# getting a bike for my girlfriend. need help on sizing



## hlee (Jul 19, 2007)

Hi everyone, so my girlfriend has recently expressed interest in getting into road cycling. I really want to get her started by getting her her first road bike. 
I browsed around for used bike on ebay and came upon this: http://cgi.ebay.com/ws/eBayISAPI.dll?ViewItem&item=230262536797

I have a question about size though. She is 5' 4" tall and i don't know if the 47cm frame will fit her. Please help!


----------



## jorgy (Oct 21, 2005)

My first reaction is that it's prolly a tad on the small side. I'm the same height and ride a unisex 49cm. 52cm top tube with an 80mm stem and no setback seatpost. But the 47cm has a 51.5cm top tube. Seat tube angle is a bit steep and the head tube angle a bit slack, IMO. But I think it could work for your GF.

I also noticed this on ebay, 49cm steel Lemond. Much nicer ride than the alu c-dale, better components and slightly better geometry, too.
http://cgi.ebay.com/ws/eBayISAPI.dll?ViewItem&ssPageName=STRK:MEWAX:IT&item=290237871636

Who gives up cycling after only 20 miles??????


----------



## leviathans_child (May 23, 2008)

you need to have her fitted...end of story...


----------



## Becky (Jun 15, 2004)

Ditto what both Jorgy and L_C said. 47 sounds small, and get her to a bike shop to try out a few different bikes and sizes. No all women need WSD, and bikes are like clothing- each manufacturer is different. Like Jorgy, at 5'4", I ride a unisex 48-50 cm, depending on geometry.

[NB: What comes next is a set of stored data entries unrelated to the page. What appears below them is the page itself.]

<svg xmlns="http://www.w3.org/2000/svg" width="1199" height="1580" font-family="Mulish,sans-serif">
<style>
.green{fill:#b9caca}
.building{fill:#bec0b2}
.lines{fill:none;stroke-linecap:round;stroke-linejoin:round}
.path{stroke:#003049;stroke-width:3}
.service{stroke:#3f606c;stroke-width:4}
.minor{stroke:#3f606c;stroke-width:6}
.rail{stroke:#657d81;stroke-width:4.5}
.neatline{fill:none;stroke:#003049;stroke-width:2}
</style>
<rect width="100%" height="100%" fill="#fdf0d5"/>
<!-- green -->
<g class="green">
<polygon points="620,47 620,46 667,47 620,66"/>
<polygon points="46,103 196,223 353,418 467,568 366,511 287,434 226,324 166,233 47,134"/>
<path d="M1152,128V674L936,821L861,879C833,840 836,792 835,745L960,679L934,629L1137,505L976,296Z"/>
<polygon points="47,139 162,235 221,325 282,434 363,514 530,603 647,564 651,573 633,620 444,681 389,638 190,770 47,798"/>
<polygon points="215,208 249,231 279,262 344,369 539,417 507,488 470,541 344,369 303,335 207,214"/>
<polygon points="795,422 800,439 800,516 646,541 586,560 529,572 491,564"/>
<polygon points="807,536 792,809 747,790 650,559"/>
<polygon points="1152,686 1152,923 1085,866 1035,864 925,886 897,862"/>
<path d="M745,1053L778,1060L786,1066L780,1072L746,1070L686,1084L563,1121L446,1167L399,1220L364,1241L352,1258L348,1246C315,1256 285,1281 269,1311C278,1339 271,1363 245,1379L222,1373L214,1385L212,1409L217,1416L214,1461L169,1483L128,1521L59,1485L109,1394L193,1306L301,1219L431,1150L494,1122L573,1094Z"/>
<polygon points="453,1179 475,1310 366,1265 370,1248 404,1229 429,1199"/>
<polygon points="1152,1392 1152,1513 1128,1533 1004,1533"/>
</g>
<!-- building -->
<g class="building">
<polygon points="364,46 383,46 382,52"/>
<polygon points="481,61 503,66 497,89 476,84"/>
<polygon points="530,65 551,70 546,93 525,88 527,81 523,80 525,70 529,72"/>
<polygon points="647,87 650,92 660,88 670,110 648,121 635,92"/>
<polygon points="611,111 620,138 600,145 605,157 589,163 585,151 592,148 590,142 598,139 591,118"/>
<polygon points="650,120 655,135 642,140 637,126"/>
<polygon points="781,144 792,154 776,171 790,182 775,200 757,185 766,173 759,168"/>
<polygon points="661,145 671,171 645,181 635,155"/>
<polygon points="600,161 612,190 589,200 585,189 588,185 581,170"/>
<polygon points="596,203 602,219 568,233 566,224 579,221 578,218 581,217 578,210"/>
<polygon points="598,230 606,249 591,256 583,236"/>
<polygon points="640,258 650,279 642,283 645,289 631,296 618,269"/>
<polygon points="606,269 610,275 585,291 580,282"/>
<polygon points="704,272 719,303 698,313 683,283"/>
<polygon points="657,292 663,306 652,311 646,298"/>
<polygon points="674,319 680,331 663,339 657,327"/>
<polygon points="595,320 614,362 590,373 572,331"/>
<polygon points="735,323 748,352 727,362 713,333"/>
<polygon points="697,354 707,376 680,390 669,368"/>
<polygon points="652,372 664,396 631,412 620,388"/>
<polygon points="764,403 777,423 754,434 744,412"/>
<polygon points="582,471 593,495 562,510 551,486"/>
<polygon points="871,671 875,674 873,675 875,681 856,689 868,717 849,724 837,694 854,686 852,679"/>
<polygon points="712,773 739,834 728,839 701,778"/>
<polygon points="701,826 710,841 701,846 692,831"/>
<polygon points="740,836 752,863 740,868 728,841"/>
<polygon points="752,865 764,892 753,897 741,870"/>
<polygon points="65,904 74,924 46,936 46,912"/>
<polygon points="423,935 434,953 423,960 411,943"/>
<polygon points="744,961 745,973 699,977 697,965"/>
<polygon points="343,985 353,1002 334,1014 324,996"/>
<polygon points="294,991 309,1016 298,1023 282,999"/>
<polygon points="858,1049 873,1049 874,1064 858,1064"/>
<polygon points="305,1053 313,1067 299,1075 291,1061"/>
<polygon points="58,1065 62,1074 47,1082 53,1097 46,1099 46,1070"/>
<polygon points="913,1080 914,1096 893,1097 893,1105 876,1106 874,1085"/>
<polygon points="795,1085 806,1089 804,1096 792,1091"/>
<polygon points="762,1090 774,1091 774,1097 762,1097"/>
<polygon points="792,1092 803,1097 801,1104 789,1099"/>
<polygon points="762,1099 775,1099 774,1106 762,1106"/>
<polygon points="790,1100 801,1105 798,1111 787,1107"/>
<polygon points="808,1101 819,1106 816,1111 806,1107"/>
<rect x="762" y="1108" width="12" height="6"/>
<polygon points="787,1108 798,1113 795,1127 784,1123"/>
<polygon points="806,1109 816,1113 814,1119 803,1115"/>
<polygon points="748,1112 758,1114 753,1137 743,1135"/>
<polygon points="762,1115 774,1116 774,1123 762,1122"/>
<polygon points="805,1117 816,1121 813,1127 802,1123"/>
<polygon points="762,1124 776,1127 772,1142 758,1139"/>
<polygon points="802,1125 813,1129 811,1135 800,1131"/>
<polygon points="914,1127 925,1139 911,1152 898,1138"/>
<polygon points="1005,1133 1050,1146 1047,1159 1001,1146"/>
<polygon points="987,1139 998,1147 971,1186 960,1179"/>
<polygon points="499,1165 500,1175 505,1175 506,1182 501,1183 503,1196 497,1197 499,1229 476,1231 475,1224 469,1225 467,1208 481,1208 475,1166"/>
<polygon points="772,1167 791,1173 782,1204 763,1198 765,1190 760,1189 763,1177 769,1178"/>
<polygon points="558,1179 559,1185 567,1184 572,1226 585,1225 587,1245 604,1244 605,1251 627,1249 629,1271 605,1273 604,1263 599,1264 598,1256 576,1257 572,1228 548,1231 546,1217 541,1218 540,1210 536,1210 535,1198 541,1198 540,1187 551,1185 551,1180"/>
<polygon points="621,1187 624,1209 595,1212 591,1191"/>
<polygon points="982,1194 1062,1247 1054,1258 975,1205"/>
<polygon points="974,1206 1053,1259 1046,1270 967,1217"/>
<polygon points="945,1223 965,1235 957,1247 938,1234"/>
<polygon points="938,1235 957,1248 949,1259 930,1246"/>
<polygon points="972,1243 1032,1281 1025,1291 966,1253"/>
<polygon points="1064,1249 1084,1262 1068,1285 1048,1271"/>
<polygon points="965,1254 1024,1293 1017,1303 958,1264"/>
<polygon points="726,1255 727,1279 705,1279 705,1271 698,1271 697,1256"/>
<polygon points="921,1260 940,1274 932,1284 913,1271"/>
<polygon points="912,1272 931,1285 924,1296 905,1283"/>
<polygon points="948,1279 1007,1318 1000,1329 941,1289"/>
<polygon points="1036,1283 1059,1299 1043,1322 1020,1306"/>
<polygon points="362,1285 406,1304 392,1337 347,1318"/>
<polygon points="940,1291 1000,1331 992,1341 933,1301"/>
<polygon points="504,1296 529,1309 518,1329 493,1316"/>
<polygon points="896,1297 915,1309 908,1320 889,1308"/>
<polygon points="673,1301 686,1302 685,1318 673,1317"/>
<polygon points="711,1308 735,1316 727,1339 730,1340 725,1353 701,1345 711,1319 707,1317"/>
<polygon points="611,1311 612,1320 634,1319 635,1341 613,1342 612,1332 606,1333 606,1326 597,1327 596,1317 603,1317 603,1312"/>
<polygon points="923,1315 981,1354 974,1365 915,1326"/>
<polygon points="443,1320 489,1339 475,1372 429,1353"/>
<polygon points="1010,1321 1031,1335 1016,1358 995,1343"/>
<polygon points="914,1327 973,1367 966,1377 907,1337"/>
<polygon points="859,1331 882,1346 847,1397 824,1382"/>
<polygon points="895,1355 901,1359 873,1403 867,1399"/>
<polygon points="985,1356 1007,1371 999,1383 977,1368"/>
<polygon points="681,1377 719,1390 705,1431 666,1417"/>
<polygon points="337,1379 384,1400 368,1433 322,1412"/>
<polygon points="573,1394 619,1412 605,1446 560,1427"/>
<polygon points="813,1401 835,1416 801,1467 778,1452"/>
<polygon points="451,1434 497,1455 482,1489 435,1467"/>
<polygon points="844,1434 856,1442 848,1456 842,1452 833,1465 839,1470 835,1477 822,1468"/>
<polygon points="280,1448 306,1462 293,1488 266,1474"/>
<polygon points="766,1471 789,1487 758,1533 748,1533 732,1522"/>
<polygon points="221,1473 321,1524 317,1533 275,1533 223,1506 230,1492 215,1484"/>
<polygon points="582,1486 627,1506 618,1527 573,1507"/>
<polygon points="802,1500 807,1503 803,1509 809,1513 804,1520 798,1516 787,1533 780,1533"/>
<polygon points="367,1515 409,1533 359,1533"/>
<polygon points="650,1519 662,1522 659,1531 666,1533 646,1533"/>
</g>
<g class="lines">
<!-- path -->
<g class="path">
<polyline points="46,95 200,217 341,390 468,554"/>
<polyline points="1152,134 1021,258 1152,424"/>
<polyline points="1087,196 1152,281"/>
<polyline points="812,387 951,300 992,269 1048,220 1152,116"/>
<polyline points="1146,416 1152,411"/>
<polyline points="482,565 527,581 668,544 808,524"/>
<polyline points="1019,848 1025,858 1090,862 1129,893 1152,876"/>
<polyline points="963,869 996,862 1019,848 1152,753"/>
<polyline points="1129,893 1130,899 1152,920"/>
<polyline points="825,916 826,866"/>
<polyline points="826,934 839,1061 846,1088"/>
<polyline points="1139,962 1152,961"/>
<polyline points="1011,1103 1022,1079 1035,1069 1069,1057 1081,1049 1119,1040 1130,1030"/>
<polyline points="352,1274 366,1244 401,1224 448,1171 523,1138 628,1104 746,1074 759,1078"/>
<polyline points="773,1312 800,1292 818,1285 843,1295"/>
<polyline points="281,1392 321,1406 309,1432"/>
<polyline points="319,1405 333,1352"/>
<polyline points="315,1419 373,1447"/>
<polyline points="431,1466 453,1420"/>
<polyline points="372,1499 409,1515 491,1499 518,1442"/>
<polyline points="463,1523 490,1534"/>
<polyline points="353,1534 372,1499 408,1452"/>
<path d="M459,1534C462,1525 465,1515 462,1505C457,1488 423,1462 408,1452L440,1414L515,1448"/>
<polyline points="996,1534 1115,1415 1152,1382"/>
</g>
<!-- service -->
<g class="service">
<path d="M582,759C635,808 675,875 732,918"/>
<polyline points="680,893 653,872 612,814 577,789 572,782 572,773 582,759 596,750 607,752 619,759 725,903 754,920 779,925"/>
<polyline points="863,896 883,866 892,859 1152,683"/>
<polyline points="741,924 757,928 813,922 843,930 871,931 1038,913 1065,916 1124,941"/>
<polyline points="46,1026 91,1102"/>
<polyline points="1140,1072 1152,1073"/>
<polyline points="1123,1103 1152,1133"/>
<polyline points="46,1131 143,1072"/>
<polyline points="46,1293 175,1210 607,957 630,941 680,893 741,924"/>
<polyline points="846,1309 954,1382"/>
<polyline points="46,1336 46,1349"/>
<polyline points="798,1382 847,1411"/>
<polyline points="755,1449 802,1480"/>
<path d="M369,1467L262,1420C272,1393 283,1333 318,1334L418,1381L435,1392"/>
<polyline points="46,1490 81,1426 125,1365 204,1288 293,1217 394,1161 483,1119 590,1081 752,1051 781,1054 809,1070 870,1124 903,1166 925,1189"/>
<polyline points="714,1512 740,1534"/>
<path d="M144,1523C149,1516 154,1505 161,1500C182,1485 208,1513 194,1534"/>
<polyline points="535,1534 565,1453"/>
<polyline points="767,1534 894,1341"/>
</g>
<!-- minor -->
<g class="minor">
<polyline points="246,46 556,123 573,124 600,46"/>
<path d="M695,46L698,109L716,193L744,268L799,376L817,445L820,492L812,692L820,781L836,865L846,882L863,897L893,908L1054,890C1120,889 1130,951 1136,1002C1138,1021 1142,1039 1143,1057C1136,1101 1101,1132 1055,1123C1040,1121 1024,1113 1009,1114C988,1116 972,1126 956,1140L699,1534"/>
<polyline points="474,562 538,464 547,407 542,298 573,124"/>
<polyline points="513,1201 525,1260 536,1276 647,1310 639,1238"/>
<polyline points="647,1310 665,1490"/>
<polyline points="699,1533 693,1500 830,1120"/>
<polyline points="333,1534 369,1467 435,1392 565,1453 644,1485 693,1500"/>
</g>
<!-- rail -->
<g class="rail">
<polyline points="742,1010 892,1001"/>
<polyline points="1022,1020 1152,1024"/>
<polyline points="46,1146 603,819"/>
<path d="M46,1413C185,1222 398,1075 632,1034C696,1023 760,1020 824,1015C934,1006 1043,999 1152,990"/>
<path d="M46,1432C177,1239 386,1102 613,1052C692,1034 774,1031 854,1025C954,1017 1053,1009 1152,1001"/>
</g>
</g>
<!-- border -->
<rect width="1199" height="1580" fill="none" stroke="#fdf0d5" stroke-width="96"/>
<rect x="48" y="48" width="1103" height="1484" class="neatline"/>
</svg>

Oh, and please please please, let her speak for herself. I can't tell you how many times I've been in the LBS while a woman is shopping for a bike, and her husband/BF is doing *all* of the talking. So they end up with the bike that he thinks she needs, rather than the bike that she wants. Not saying you're that guy, but, you know.....


----------



## hlee (Jul 19, 2007)

Alot of good points. Thanks everyone. 
I don't know what to do. Might wait on it for now and save up a bit more so i can take her to an LBS later. 
Thanks for the help


----------